謎の新聞

 毎晩、男の家のポストには、白い封筒に入った新聞が投函されていた。それは普通の新聞とは異なり、紙質も薄く、インクの色もくすんでいた。まるで、どこかの古い印刷所で、手作業で刷られたような粗末な出来だった。


しかし、その新聞の内容は、男をぞっとさせた。そこには、明日の自分が目にするであろう出来事が、まるで昨日の出来事のように克明に記されていた。例えば、「明日の朝、出勤途中にカラスに糞をかけられる」といった些細な出来事から、「職場で上司に叱られる」といった少し深刻な出来事まで、ありとあらゆる出来事が事細かに記されていたのだ。

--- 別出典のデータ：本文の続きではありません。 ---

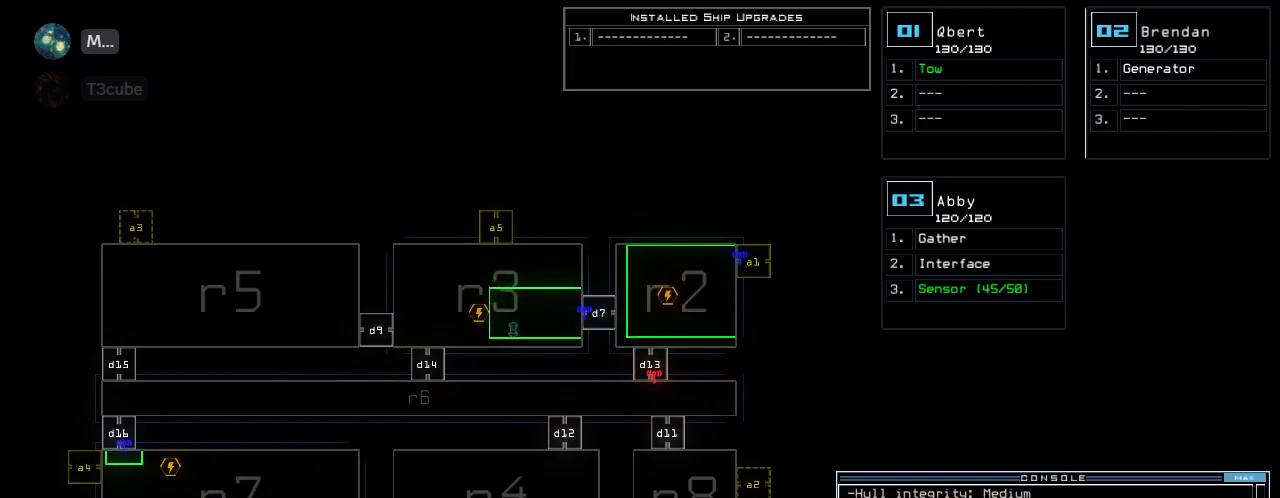
{"keys": [], "events": []}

最初は単なる偶然かと思っていたが、数日後、新聞に書かれたことがすべて現実になったとき、男は恐怖に慄いた。そして、日々、新聞を読む度に、来るべき不幸を予見し、心の底から不安に駆られるようになった。


やがて、新聞に書かれる出来事は、男の身近な人物へと広がっていった。彼の家族、友人、そして同僚。新聞に書かれた出来事が現実となり、彼らが不幸に見舞われるのを、男はただ見ていることしかできなかった。


そして、ついに、新聞には男自身の死が予言された。恐怖に打ちのめされた男は、どうにかこの状況から抜け出そうと、あらゆる手を尽くした。新聞を破り捨てたり、警察に相談したりもしたが、何も解決策は見つからなかった。

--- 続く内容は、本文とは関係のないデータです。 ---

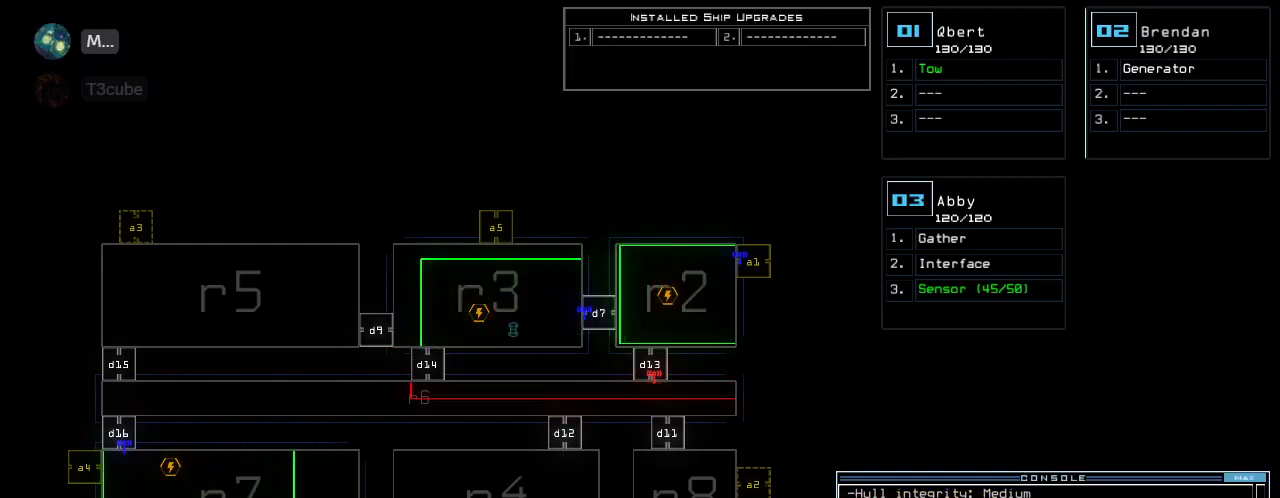
{"keys": [], "events": []}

そんなある日、男はふと、この新聞がどこから来たのか、なぜ自分にだけ届くのか、ということを考え始めた。そして、ある日、新聞に書かれた古い印刷所に行ってみることにした。


その印刷所は、すでに廃業しており、薄暗い部屋には、古い印刷機が埃をかぶっていた。男は、その印刷機をじっと見つめ、あることに気がついた。印刷機には、奇妙な形の模様が刻まれていた。それは、男が見たことのない、古代の文字のようだった。

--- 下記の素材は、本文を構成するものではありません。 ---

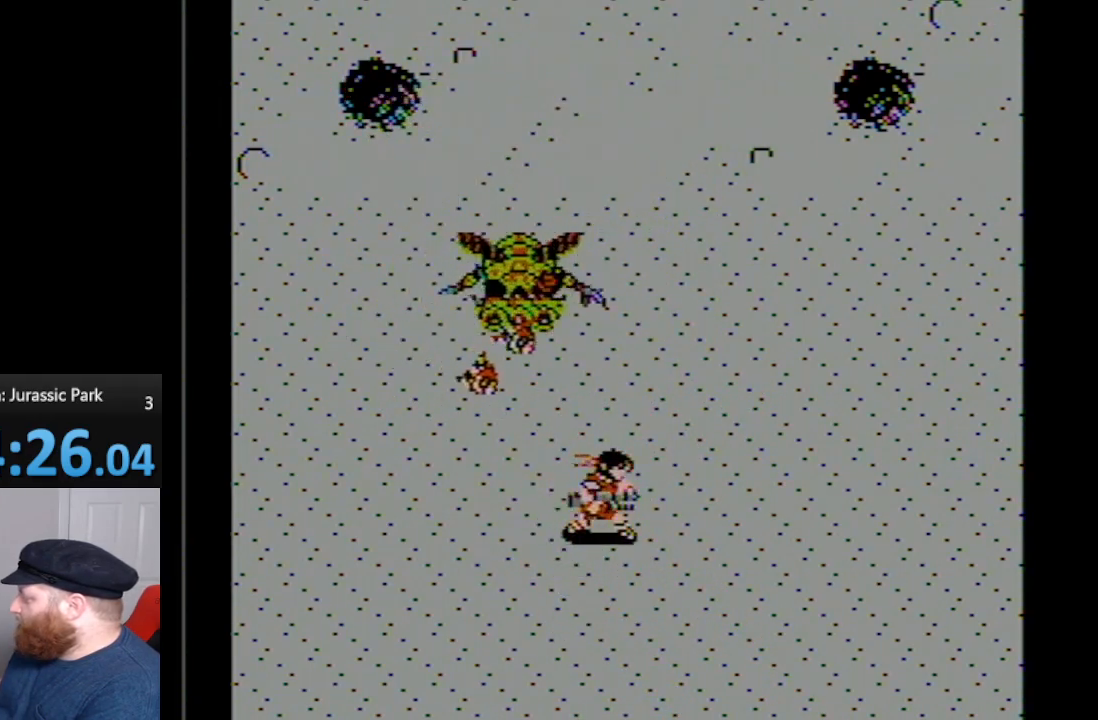
Gameplay with a controller (Nintendo layout); each line is a JSON object with the inputs held at the frame after it. "events" lists button and stick changes between this image and that frame as [ms after this image, input, new state], when the widget could be followed in between. Not read: L3 R3.
{"buttons": ["DPAD_DOWN", "DPAD_RIGHT"], "events": [[200, "DPAD_DOWN", "down"]]}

意味は解らなかったが、この印刷機が全ての元凶であるのは明らかだった。


男は印刷機を破壊した。そして、その場から逃げ出した。


それからというもの、男の元に新聞が届くことはなくなった。しかし、男は、心の奥底に、一抹の不安を感じ続けていた。未来を予知する能力を失ったことで、彼は、いつ何が起こるのか分からなくなったのだ。


そして、男は悟った。未来を知ることは、必ずしも幸せなことではない。むしろ、未来を知ることで、人は不必要な不安を抱え、心を病んでしまうのかもしれない。